- Work to do:
Will you print, unchanged and character for character, the stretch of the items below from their very start through the line containing "v(91, 17.4) *", with both ends included?

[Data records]
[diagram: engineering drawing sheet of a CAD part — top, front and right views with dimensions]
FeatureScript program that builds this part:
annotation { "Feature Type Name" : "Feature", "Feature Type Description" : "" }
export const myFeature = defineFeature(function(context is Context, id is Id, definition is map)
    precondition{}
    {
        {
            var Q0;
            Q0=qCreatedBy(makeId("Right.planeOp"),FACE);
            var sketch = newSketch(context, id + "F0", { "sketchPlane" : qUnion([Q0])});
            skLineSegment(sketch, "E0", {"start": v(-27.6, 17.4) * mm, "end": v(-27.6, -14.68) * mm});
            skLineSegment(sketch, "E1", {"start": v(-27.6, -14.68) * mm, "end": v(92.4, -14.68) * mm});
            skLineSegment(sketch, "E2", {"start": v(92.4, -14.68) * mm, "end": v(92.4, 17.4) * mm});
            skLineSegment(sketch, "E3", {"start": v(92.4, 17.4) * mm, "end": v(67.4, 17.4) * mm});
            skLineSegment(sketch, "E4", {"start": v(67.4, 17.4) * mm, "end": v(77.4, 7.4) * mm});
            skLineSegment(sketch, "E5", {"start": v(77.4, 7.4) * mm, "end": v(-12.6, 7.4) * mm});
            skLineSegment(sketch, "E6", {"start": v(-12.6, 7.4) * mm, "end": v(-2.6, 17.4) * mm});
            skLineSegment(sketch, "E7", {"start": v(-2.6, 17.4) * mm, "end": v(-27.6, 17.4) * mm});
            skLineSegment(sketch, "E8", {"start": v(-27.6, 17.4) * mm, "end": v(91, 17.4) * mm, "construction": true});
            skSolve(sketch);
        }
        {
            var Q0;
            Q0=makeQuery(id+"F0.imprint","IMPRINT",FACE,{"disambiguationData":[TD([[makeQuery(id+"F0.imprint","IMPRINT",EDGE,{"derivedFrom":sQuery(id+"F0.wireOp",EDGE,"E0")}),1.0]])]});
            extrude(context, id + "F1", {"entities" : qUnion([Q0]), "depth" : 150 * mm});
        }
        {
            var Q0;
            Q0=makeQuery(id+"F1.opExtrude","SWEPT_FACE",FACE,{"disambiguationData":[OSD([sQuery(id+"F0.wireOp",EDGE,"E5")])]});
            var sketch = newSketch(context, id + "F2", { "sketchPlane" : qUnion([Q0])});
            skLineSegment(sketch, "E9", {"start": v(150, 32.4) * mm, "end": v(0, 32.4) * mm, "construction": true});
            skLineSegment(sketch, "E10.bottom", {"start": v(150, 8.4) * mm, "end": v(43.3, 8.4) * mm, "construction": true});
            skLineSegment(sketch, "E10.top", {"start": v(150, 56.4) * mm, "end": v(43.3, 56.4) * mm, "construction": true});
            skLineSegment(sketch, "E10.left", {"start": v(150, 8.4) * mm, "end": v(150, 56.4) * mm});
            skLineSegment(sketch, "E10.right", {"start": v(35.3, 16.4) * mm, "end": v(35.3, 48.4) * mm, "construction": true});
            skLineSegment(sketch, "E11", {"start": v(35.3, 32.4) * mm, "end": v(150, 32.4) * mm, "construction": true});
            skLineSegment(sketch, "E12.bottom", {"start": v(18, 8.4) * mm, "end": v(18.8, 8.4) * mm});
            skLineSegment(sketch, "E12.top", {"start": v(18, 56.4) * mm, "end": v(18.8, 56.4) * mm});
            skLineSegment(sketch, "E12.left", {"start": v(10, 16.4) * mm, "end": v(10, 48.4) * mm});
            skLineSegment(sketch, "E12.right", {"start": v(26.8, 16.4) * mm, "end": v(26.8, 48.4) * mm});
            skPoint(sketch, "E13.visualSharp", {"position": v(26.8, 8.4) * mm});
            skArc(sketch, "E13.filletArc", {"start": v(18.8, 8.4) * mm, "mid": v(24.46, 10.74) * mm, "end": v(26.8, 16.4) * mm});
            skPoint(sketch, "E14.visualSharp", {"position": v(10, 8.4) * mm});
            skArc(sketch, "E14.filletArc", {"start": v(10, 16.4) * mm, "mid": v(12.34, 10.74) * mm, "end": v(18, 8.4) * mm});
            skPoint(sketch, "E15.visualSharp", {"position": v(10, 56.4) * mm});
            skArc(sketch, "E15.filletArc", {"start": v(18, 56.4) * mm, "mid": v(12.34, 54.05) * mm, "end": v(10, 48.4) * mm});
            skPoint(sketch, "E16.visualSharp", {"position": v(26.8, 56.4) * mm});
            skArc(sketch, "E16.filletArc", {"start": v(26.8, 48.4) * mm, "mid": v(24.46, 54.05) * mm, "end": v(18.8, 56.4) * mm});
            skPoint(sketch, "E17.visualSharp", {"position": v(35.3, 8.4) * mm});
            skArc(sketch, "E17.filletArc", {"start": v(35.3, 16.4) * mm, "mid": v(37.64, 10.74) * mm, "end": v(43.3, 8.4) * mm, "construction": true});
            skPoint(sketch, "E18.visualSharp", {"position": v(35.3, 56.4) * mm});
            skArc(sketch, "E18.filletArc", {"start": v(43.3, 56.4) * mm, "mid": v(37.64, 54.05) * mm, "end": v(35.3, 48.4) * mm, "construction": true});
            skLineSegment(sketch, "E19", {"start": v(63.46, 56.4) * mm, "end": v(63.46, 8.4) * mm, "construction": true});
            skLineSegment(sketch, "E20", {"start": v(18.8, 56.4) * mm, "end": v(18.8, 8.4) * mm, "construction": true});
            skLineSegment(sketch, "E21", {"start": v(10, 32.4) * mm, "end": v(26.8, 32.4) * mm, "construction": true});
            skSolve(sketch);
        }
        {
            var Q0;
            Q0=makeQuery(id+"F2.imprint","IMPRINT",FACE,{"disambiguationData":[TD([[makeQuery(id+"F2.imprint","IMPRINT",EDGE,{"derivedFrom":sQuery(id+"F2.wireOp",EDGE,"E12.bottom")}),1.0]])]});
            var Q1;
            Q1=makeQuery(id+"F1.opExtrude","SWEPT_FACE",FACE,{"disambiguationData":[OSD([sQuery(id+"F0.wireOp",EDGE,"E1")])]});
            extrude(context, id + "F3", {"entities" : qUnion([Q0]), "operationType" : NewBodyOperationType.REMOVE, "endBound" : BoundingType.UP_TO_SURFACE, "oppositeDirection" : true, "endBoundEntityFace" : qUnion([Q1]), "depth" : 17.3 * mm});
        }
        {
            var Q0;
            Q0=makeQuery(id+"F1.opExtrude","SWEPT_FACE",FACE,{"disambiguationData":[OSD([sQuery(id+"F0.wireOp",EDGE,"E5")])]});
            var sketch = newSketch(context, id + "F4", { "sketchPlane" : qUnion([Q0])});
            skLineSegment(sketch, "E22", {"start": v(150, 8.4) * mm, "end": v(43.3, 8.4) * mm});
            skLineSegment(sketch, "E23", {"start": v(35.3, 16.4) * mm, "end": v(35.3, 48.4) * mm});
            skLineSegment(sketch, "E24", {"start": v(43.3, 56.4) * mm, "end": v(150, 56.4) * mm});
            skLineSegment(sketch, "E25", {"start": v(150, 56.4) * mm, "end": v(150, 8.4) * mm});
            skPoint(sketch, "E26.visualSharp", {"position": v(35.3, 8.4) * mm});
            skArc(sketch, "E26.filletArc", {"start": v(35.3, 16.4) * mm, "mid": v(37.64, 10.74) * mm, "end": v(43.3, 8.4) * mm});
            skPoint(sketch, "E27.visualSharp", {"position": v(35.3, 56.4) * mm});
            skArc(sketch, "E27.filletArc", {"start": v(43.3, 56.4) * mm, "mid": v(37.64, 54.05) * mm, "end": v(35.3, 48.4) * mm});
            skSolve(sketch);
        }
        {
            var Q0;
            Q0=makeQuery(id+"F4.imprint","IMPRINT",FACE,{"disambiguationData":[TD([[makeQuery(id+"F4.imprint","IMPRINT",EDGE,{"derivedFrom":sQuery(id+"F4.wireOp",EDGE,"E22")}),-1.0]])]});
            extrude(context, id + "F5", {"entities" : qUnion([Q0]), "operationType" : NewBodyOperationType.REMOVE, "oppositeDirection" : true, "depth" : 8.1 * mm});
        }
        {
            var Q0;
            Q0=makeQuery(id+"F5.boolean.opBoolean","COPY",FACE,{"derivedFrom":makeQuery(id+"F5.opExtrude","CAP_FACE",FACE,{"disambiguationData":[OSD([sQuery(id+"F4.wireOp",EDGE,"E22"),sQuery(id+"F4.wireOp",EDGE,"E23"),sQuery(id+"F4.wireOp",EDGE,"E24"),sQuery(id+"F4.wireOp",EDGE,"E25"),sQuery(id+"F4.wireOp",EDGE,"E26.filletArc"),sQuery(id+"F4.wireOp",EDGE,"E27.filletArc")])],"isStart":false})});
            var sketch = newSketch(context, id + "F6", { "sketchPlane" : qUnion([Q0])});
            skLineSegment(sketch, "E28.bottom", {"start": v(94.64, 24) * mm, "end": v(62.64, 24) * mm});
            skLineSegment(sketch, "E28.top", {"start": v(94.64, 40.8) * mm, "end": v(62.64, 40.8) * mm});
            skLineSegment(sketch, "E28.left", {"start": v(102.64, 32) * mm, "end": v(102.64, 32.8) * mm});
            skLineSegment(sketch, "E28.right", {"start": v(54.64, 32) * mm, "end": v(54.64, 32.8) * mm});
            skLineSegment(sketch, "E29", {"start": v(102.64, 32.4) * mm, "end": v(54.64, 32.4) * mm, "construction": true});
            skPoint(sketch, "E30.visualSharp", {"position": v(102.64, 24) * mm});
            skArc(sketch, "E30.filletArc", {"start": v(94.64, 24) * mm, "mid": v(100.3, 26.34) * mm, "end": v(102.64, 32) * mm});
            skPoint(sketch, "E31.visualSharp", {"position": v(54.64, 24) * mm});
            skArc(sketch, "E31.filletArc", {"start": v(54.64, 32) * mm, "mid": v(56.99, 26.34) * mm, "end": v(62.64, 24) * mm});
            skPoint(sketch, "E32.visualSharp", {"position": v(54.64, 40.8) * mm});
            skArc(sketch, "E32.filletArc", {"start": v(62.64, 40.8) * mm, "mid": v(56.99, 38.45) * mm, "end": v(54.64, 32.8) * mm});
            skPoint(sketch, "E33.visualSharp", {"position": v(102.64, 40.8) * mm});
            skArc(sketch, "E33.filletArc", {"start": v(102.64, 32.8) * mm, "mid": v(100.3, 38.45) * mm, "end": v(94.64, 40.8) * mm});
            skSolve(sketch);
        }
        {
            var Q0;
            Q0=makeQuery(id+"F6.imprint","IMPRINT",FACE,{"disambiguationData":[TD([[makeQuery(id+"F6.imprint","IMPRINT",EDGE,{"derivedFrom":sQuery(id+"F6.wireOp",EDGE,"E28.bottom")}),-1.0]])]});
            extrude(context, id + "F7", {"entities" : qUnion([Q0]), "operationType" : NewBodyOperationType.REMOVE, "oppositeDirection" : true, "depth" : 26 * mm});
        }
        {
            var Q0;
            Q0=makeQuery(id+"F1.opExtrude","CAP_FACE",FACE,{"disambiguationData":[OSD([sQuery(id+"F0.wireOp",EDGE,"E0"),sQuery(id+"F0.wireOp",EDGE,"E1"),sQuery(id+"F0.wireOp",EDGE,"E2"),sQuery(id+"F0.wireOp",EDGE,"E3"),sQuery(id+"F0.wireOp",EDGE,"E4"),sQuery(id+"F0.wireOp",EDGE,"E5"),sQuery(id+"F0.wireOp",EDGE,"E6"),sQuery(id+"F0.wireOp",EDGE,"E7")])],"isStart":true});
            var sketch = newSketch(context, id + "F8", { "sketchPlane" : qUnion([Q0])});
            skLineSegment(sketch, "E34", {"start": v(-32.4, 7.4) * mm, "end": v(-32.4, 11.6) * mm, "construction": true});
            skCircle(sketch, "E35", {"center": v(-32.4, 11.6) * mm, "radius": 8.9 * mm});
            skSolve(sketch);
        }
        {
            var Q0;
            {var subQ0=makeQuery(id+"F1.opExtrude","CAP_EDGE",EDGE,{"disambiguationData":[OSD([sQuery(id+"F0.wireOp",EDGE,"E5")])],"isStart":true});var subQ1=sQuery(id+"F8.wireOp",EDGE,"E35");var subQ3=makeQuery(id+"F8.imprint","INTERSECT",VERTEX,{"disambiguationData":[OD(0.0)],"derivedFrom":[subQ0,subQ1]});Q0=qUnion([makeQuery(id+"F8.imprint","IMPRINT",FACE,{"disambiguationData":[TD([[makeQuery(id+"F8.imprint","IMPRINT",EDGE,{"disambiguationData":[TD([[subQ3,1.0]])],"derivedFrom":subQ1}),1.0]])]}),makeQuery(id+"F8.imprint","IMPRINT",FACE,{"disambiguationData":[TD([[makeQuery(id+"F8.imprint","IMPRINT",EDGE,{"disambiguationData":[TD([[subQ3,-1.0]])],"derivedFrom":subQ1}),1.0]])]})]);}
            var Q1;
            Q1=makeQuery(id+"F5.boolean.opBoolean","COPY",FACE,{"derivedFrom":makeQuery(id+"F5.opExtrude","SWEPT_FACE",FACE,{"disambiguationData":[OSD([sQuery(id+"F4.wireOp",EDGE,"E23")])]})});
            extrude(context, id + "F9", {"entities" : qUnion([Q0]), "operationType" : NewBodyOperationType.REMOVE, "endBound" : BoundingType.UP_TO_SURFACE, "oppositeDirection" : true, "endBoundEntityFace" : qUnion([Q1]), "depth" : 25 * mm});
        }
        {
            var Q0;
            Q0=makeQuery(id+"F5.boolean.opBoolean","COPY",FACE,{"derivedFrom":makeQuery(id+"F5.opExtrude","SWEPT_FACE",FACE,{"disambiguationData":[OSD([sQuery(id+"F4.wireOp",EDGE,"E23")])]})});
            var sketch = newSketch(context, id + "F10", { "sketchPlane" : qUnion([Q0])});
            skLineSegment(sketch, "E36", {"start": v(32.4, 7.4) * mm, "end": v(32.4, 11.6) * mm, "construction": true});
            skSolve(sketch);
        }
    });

- Response to the task:
[diagram: engineering drawing sheet of a CAD part — top, front and right views with dimensions]
FeatureScript program that builds this part:
annotation { "Feature Type Name" : "Feature", "Feature Type Description" : "" }
export const myFeature = defineFeature(function(context is Context, id is Id, definition is map)
    precondition{}
    {
        {
            var Q0;
            Q0=qCreatedBy(makeId("Right.planeOp"),FACE);
            var sketch = newSketch(context, id + "F0", { "sketchPlane" : qUnion([Q0])});
            skLineSegment(sketch, "E0", {"start": v(-27.6, 17.4) * mm, "end": v(-27.6, -14.68) * mm});
            skLineSegment(sketch, "E1", {"start": v(-27.6, -14.68) * mm, "end": v(92.4, -14.68) * mm});
            skLineSegment(sketch, "E2", {"start": v(92.4, -14.68) * mm, "end": v(92.4, 17.4) * mm});
            skLineSegment(sketch, "E3", {"start": v(92.4, 17.4) * mm, "end": v(67.4, 17.4) * mm});
            skLineSegment(sketch, "E4", {"start": v(67.4, 17.4) * mm, "end": v(77.4, 7.4) * mm});
            skLineSegment(sketch, "E5", {"start": v(77.4, 7.4) * mm, "end": v(-12.6, 7.4) * mm});
            skLineSegment(sketch, "E6", {"start": v(-12.6, 7.4) * mm, "end": v(-2.6, 17.4) * mm});
            skLineSegment(sketch, "E7", {"start": v(-2.6, 17.4) * mm, "end": v(-27.6, 17.4) * mm});
            skLineSegment(sketch, "E8", {"start": v(-27.6, 17.4) * mm, "end": v(91, 17.4) * mm, "construction": true});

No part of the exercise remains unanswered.